Crude prices settled at a multi month low weighed down by data showing an increase in the number of active rigs in the US this week.
Light sweet crude for September delivery settled 31 cents or 0.61% lower at $48.14 a barrel on the New York Mercantile Exchange. Based on the most active contracts, prices ended 5.4% for the week with the new front month contract falling 6% for the same period.
Brent Futures, the global benchmark ended 65 cents or 1.2% lower at $54,62 a barrel on the London based ICE Futures Exchange falling by more than 4.3% for the week.
Oilfield services provider Baker Hughes reported on Friday that the number of active oil rigs in the US grew by 21 to 659 this week after falling by seven last week.
The increase comes just a day after the oil market entered bear territory with a 22% decline since its June 10 high close of $61.43 a barrel indicative of negative sentiment in the market.
“The bear market was triggered by the generally growing realization that the already oversupplied oil market would face even looser conditions, largely triggered by sharp gains in Saudi Arabian supplies each month,” Matt Parry, senior oil analyst at the International Energy Agency in Paris, told Market Watch in an email.
The drill count is down by more than 903 more than 12 months ago but the production levels in the US have held steady at multi-decade highs according to the data.

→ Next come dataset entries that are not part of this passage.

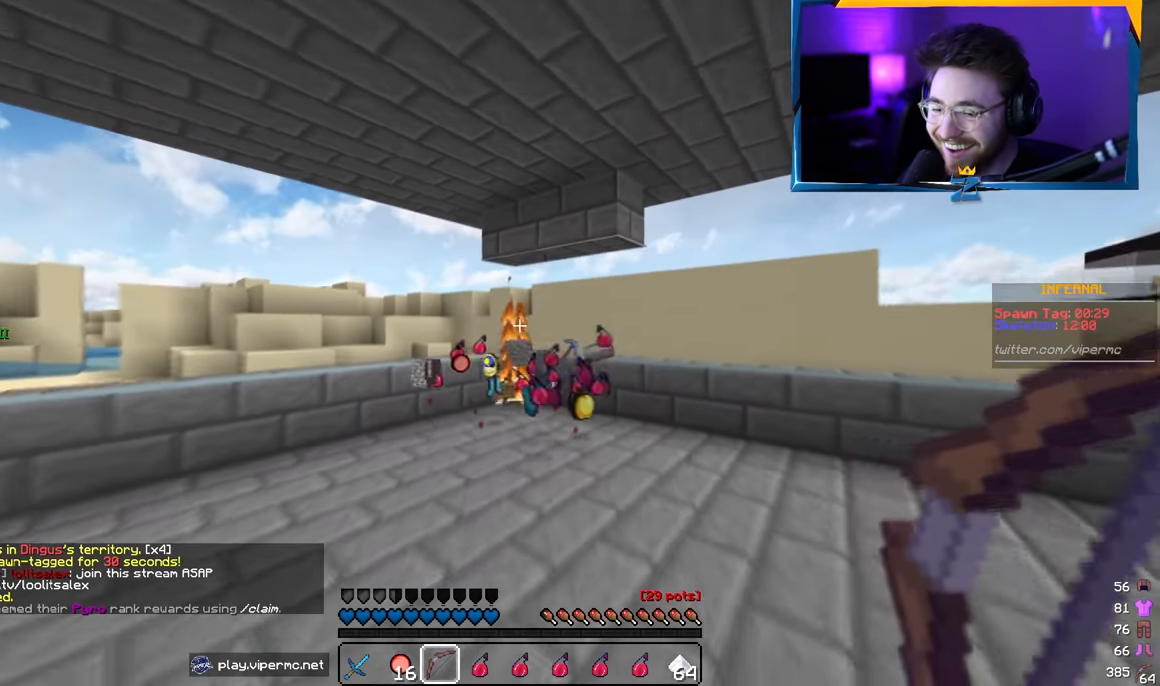
{"keys": ["a"], "mouse": [], "events": [[167, "a", "down"], [400, "s", "up"]]}
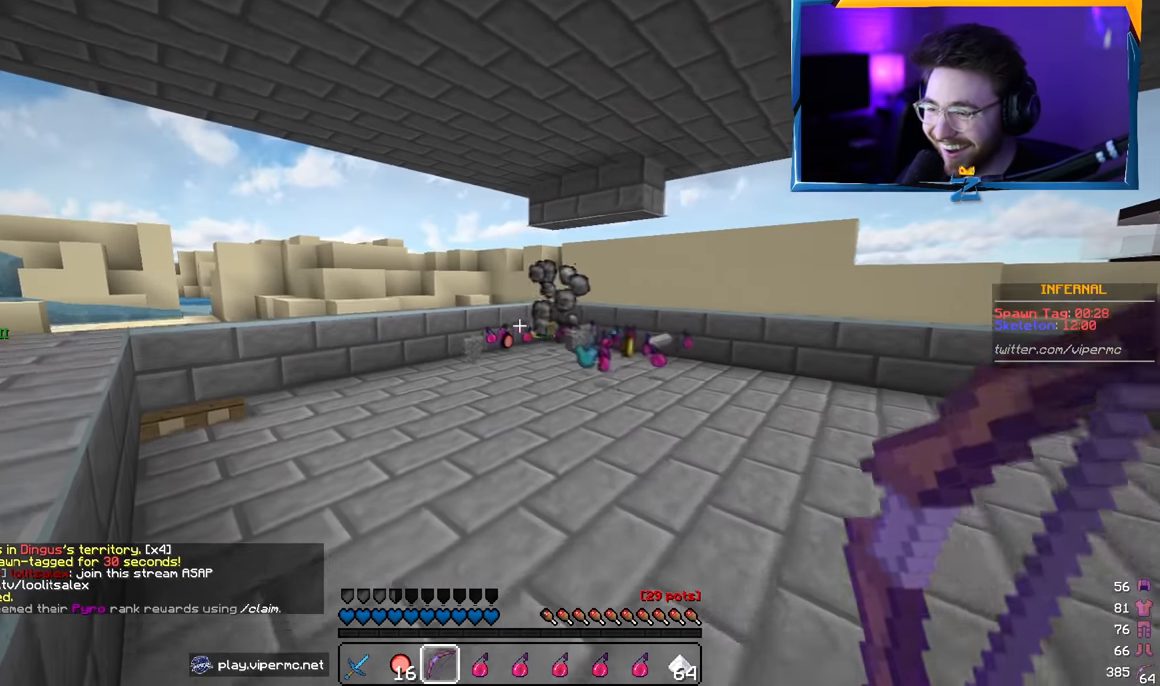
{"keys": ["a"], "mouse": [], "events": [[17, "w", "down"], [100, "a", "up"], [284, "a", "down"], [367, "w", "up"]]}
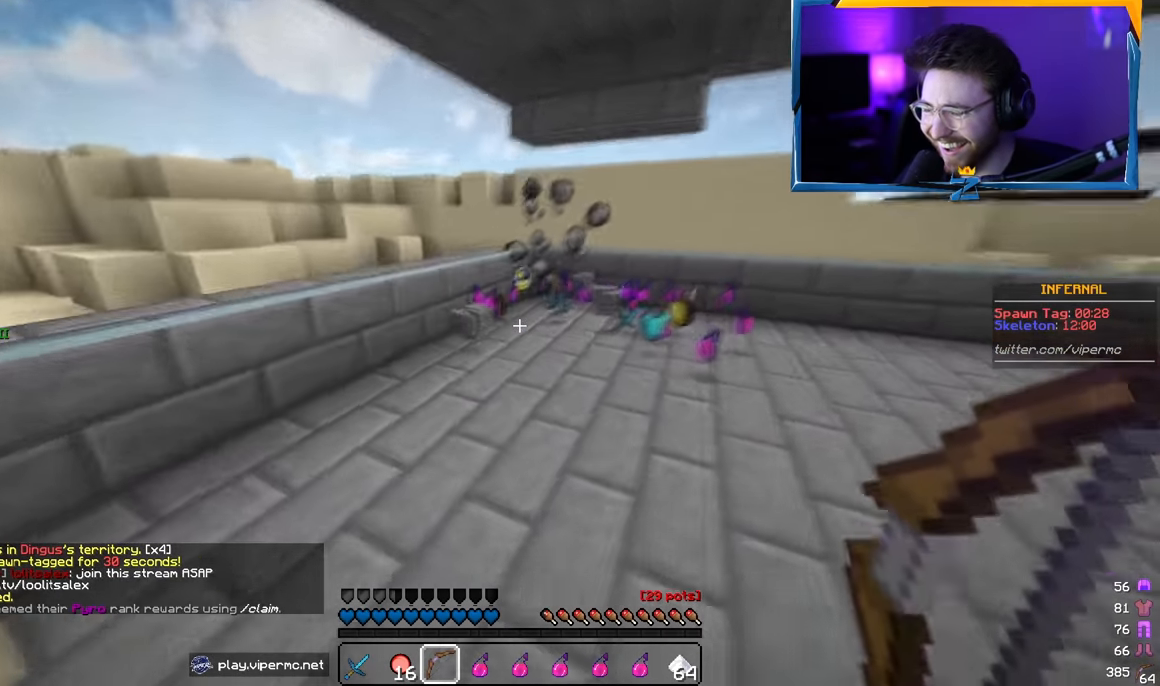
{"keys": ["a", "w"], "mouse": [], "events": [[100, "a", "up"], [300, "a", "down"], [467, "w", "down"]]}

Also pressuring the prices was worse than expected economic data from China with a a preliminary survey showing that the country’s factory sector contracted the most in more than 15 months in July. This follows a more than one month long slide in stocks in the country.
A robust dollar also weighed on the prices. According to the Wall Street Journal Dollar Index, which tracks the value of the greenback against a basket of foreign currencies, the dollar rose 0.2% Friday.
A stronger dollar is bearish for the demand of commodities denominated in dollars like oil as it makes them more expensive to holders of foreign currencies.